L’auteur exploite ainsi une figure à la riche symbolique, mais négligée dans les littératures de l’imaginaire, pour relever une banale histoire de rupture amoureuse. Quant à la dimension fantastique ainsi introduite, elle organise le récit, elle lui donne sa structure. Le fantastique urbain que pratique Jean-Frédéric Messier tire sa grande force d’évocation de ses deux principaux points d’ancrage dans la réalité : le sexe et le langage.

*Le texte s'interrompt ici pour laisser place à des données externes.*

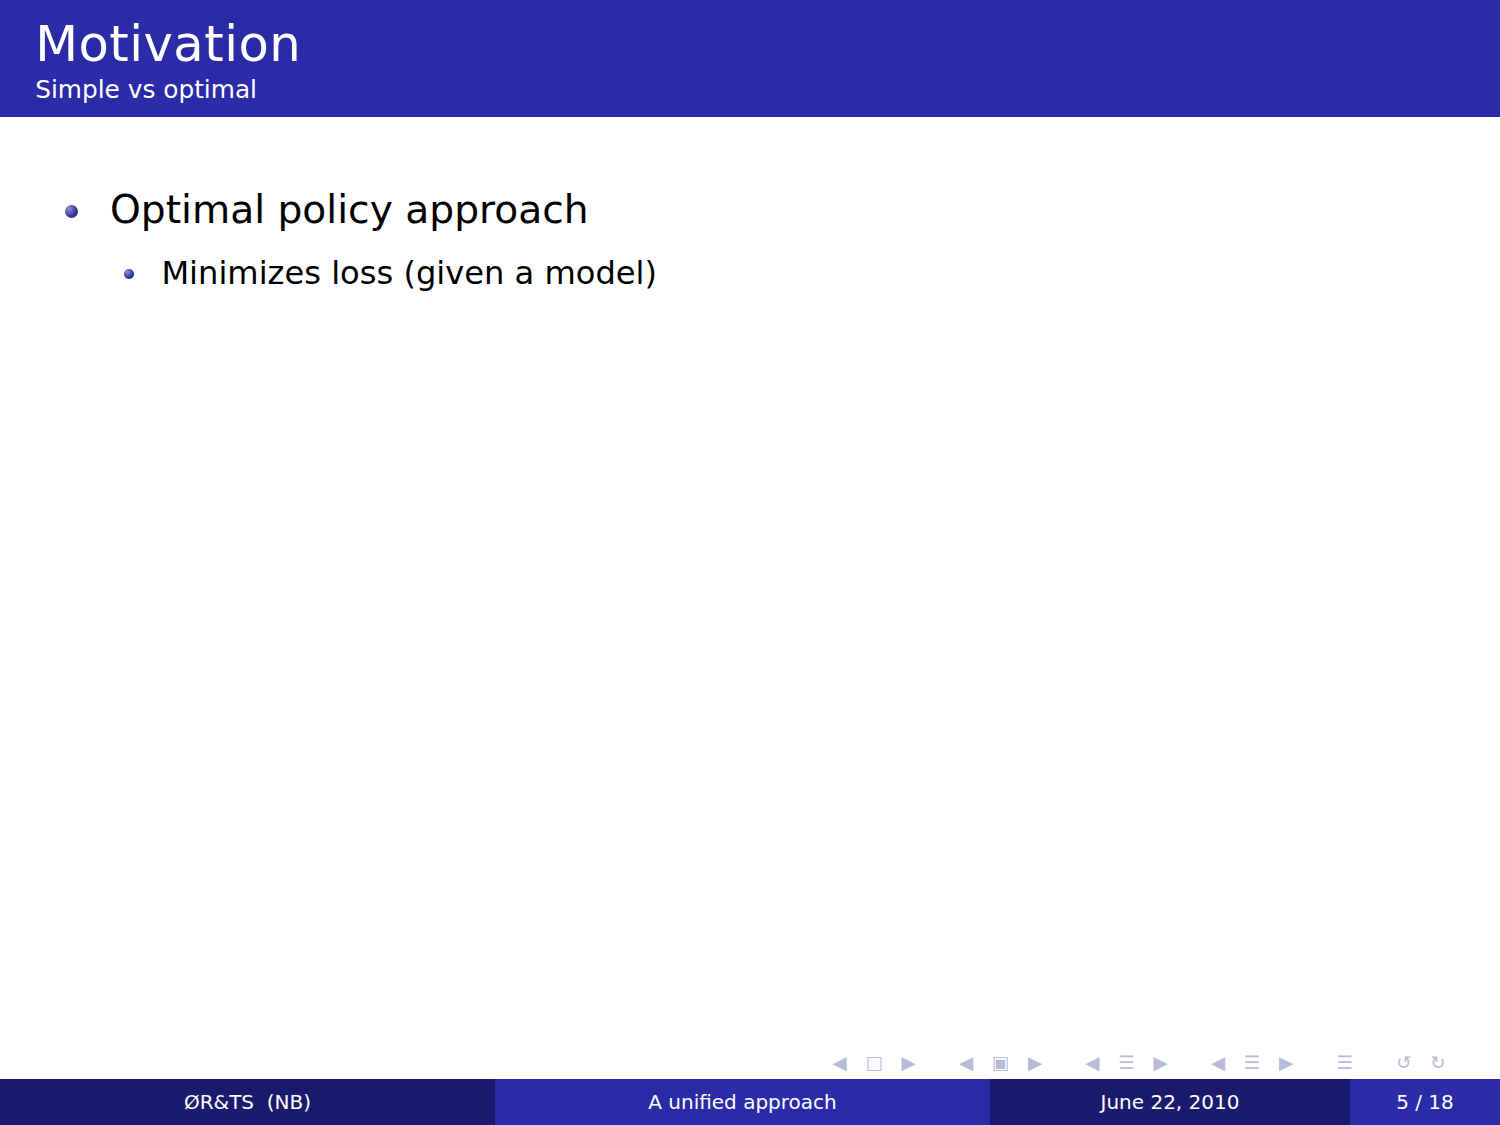Motivation
Simple vs optimal
Optimal policy approach
Minimizes loss (given a model)
◀ □ ▶ ◀ ▣ ▶ ◀ ☰ ▶ ◀ ☰ ▶ ☰ ↺ ↻
ØR&TS (NB)
A unified approach
June 22, 2010
5 / 18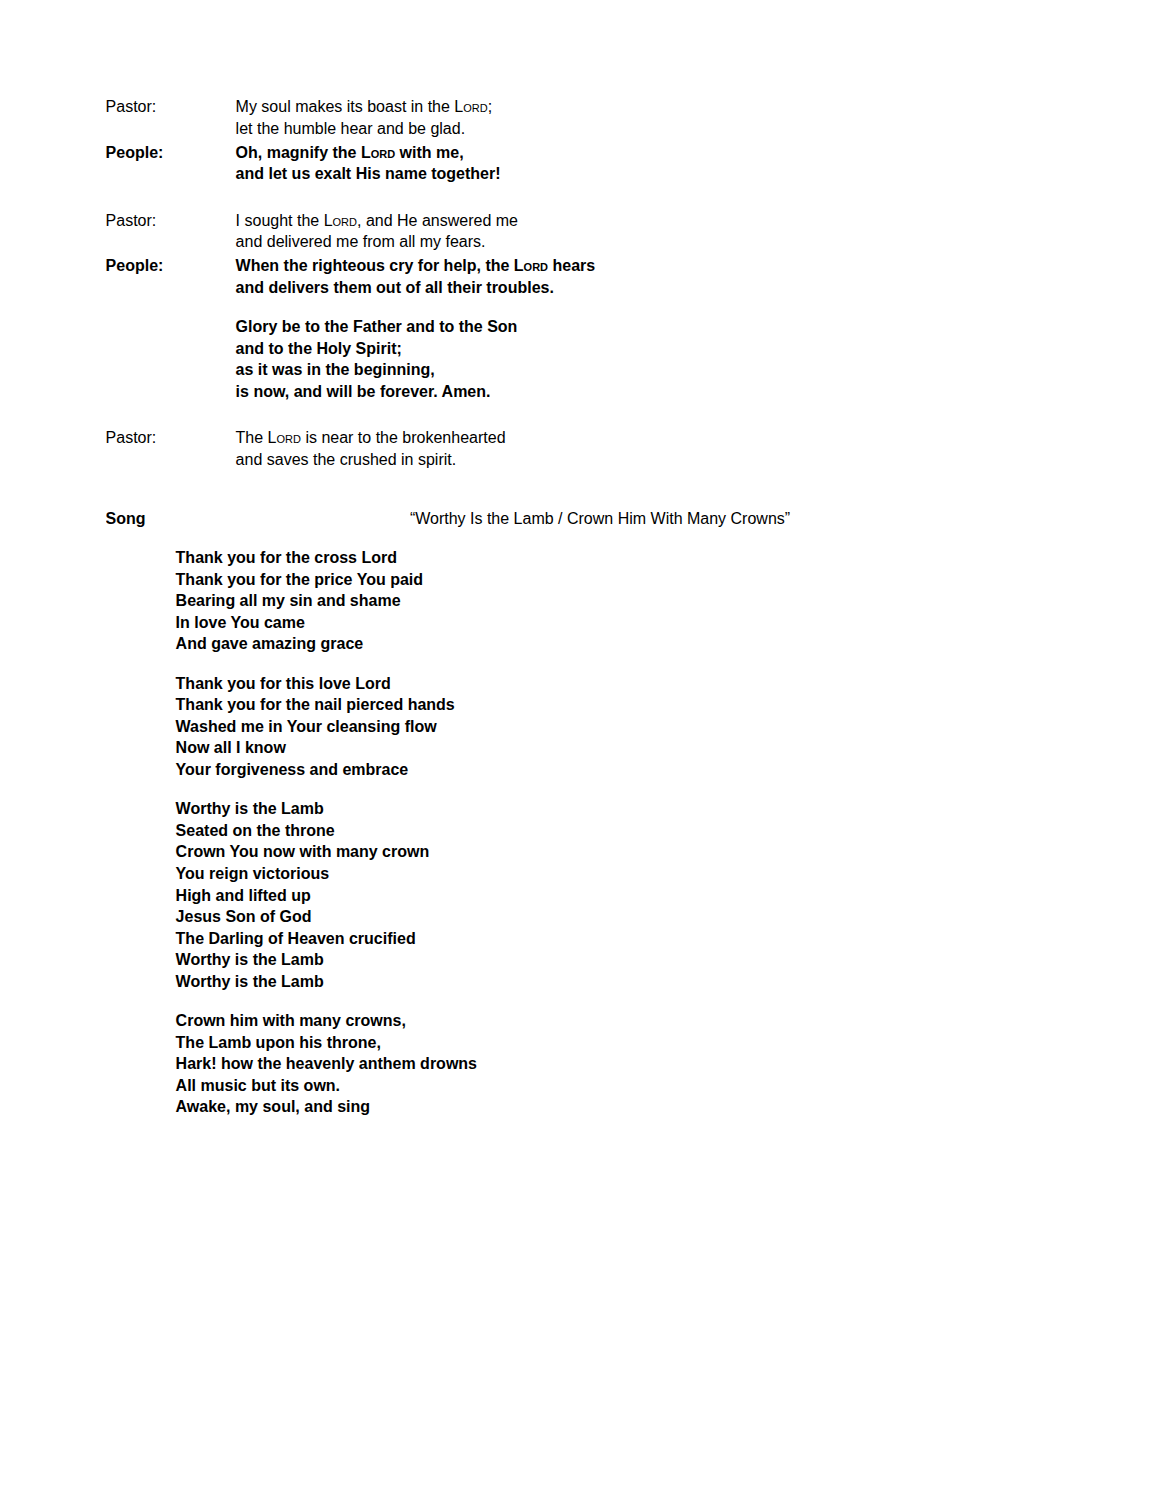| Pastor: | My soul makes its boast in the Lord ; let the humble hear and be glad. |
| People: | Oh, magnify the Lord with me, and let us exalt His name together! |
| Pastor: | I sought the Lord , and He answered me and delivered me from all my fears. |
| People: | When the righteous cry for help, the Lord hears and delivers them out of all their troubles. Glory be to the Father and to the Son and to the Holy Spirit; as it was in the beginning, is now, and will be forever. Amen. |
| Pastor: | The Lord is near to the brokenhearted and saves the crushed in spirit. |
Song
“Worthy Is the Lamb / Crown Him With Many Crowns”
Thank you for the cross Lord
Thank you for the price You paid
Bearing all my sin and shame
In love You came
And gave amazing grace
Thank you for this love Lord
Thank you for the nail pierced hands
Washed me in Your cleansing flow
Now all I know
Your forgiveness and embrace
Worthy is the Lamb
Seated on the throne
Crown You now with many crown
You reign victorious
High and lifted up
Jesus Son of God
The Darling of Heaven crucified
Worthy is the Lamb
Worthy is the Lamb
Crown him with many crowns,
The Lamb upon his throne,
Hark! how the heavenly anthem drowns
All music but its own.
Awake, my soul, and sing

Dans le Montréal d’aujourd’hui, où l’on considère l’artisan tatoueur un peu comme un magicien ou un sorcier, il n’est pas si rare que des partenaires sexuels se fassent tracer dans la peau la marque de leur passion. Encore mieux si ces tatouages, en plus d’enflammer le désir des amants, amplifient l’effet fantastique lorsqu’ils s’animent et prennent vie. Le texte, en vers libres plutôt qu’en prose, s’appuie sur un langage vulgaire et cru, un joual des ruelles, là où les choses se disent sans artifice ni détour. Et c’est la voix d’un slameur ou d’un rappeur qu’on entend, c’est son hip-hop ponctué de jurons, d’interjections (genre « tsélà »), de répétitions, d’allitérations et autres procédés propres à la poésie.

En fait, il s’agit d’un texte qu’il faut lire à haute voix pour en apprécier le rythme et l’émotion. Et même s’il impose à son discours un tempo très marqué et soutenu, l’auteur sait coller à l’intrigue et à sa cohérence, aux personnages et à la progression dramatique. Au final, il doit considérer avoir bien réussi son entreprise : il nous laisse une histoire bien construite et bien racontée dans une écriture maîtrisée, énergique. Il nous ménage en plus une finale insolite. Un conte à lire ! À slamer même ! [RG]

  • Source : L'ASFFQ 1996, Alire, p. 141-142.